There are two interesting cases in the 9th circuit right now dealing with health care benefits for same-sex partners. In both cases, the judges ruled that the federal government had an obligation to give those benefits, but for different reasons. I posted about one a couple weeks ago, where the judge ruled that DOMA's wrong, California's constitution requires equal pay for equal work, so the government has to hand over the benefits. While he ruled against DOMA, the ruling doesn't create a precedent for any case other than internal 9th circuit employee compensation cases.
The other just exploded this past week as the Obama Administration stepped in to deny coverage to the same-sex partner. The chief judge of the 9th Circuit, a Reagan appointee, ruled in his capacity as head of the 9th Circuit that the employee should be given the partner benefits. He didn't rule on DOMA, specifically avoiding that question, saying that under the Federal Health Benefits Act sets the minimum requirements for health coverage a federal office must meet, but is just that, a minimum.
Again, the judge didn't overturn DOMA. He didn't give health care to everyone. He didn't ban discrimination along the lines of sexual orientation. He just said that the law allows them to pay health care benefits to same-sex partners of court employees.
So the Obama Administration intervened in the court order (well, more like stopped the application of the law) and asked Blue Cross/Blue Shield to not process that order:
The order was not published, and garnered little or no notice at the time. The Administrative Office of the U.S. Courts moved to comply with the judge's ruling, submitting Golinski's insurance form to Blue Cross Blue Shield, and the case would have probably gone away -- had the Obama Administration not stepped in. "After the AO submitted Ms. Golinski's form, I thought this matter had concluded," Kozinski wrote. "The Executive Branch, acting through the Office of Personnel Management, thought otherwise. It directed the insurance carrier not to process Ms. Golinski's form 2809, thwarting the relief I had ordered. I must now decide what further steps are necessary to protect Ms. Golinski and the integrity of the Judiciary's EDR [employee dispute resolution] plans."
It's basically turned into a power battle between the judiciary and the executive.
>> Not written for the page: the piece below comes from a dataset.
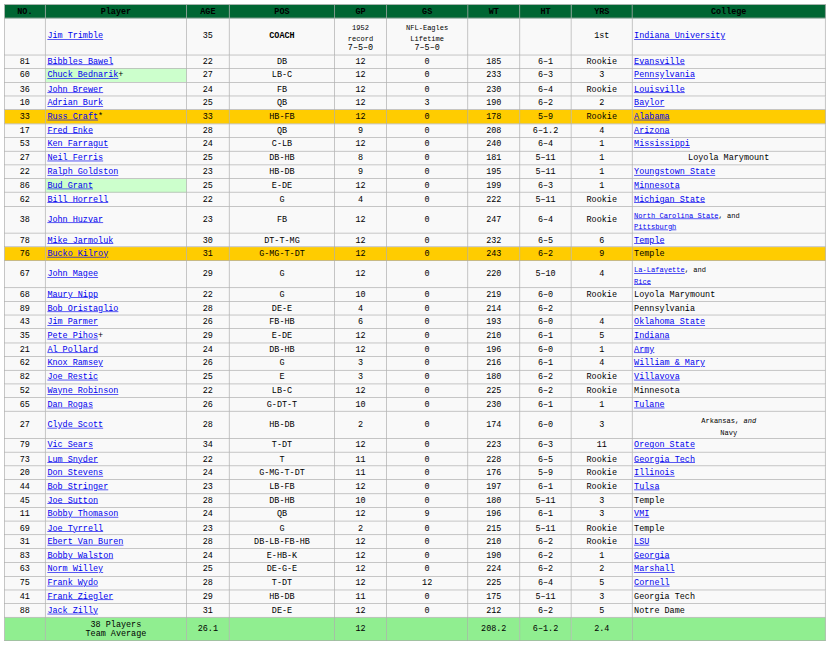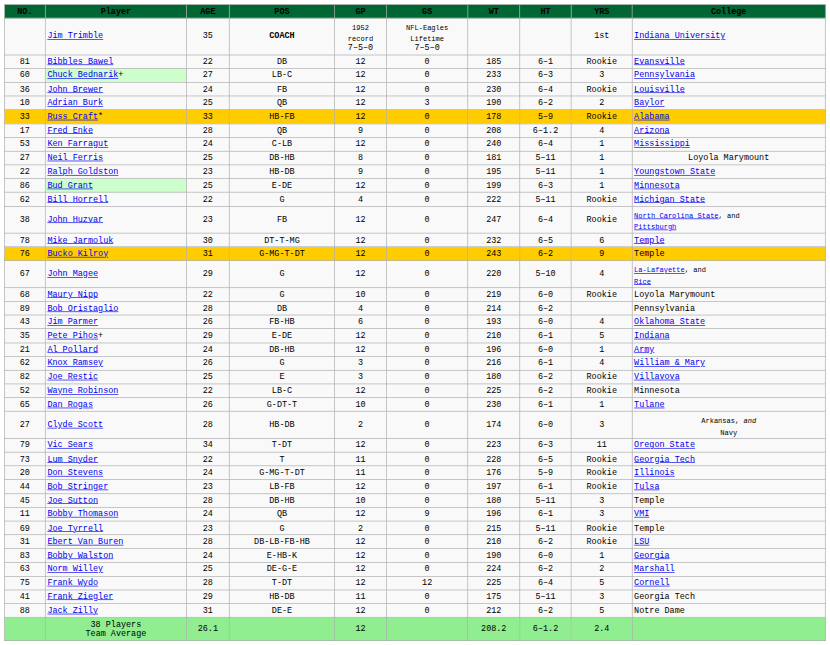Bob Oristaglio | POS: DE-E -> DB
Bobby Walston | HT: 6–2 -> 6–0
One says the law says one thing (and has the Constitutional power to say so), the other, without any explanation, is acting as though they interpret the law differently.
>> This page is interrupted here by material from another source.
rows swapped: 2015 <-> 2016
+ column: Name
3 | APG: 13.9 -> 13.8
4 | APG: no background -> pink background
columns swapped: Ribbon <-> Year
His order last week demanded that the executive branch reverse course, and gave the Administration 30 days to enroll Golinski's wife as her health-insurance beneficiary. He made clear that if it doesn't, he's ready to use the powers of his court to enforce his decree. University of California law professor Rory Little, a former Justice Department prosecutor and chief of appeals, called the order a "bombshell." "This is like exposing the tip of a huge iceberg that nobody knew even existed," he told TIME. "It's a fascinating question: Do the courts even have the power to do this? Where does it leave things procedurally? Where can the Administration appeal? I think there are five or six lawyers in the [Solicitor General's] office scurrying around right now trying to figure out what to do with this."
What's frustrating is that they're having those lawyers scurry around trying to figure out how to get out of paying for this one employee's partner's insurance. I'm sure they'd save money in the end if they just covered the woman instead of making a federal case (haha) out of it, so you really have to wonder what the motivation is here.
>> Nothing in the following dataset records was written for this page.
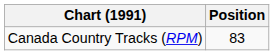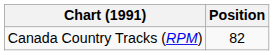Canada Country Tracks (RPM) | Position: 83 -> 82
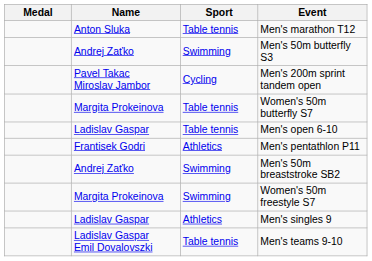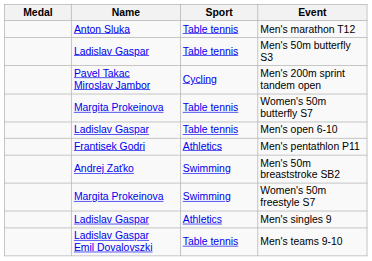Men's 50m butterfly S3 | Name: Andrej Zaťko -> Ladislav Gaspar
Men's 50m butterfly S3 | Sport: Swimming -> Table tennis
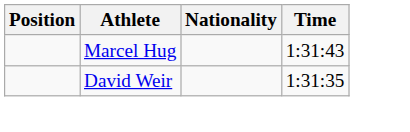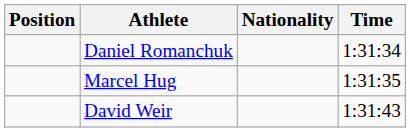+ row: Daniel Romanchuk | 1:31:34
Marcel Hug | Time: 1:31:43 -> 1:31:35
David Weir | Time: 1:31:35 -> 1:31:43
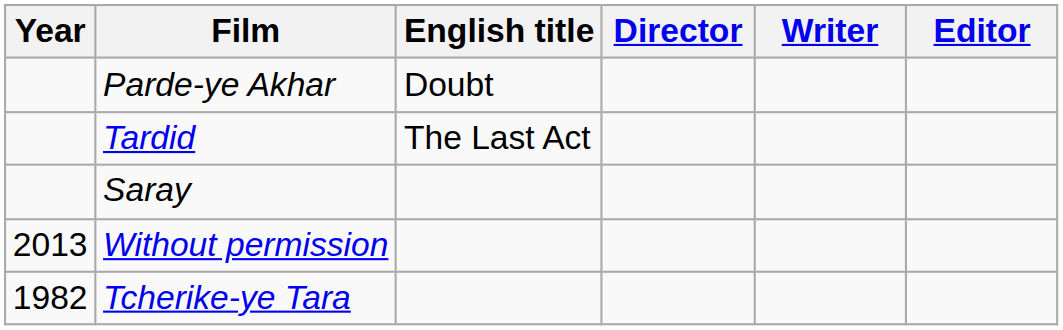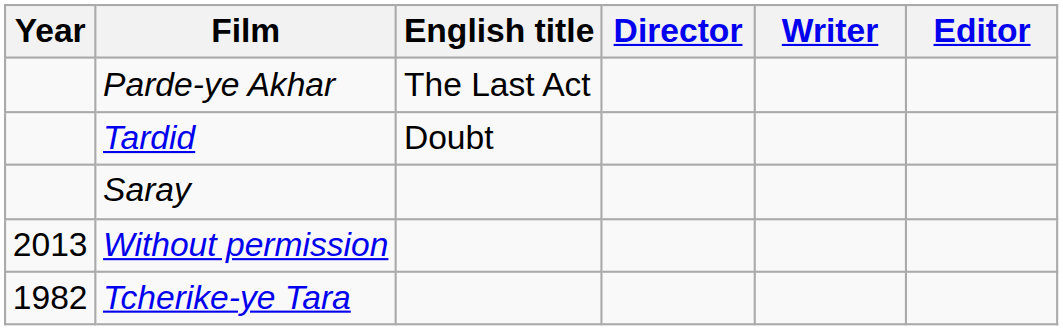Parde-ye Akhar | English title: Doubt -> The Last Act
Tardid | English title: The Last Act -> Doubt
The Administration has 30 days to respond, so this is what we'll be reading about after Christmas. We'll find out what they're up to then, but the backlash against this will probably be bigger than the backlash this summer against the Smelt brief. At least they had cover then; they are legally required to defend standing law with the exception of a few, exceedingly rare cases into which DOMA does not fall. Fine.
But this? The highest judge who can rule on this made his decision. The Administration would effectively be breaking the law to discriminate. I don't see how they make that shine.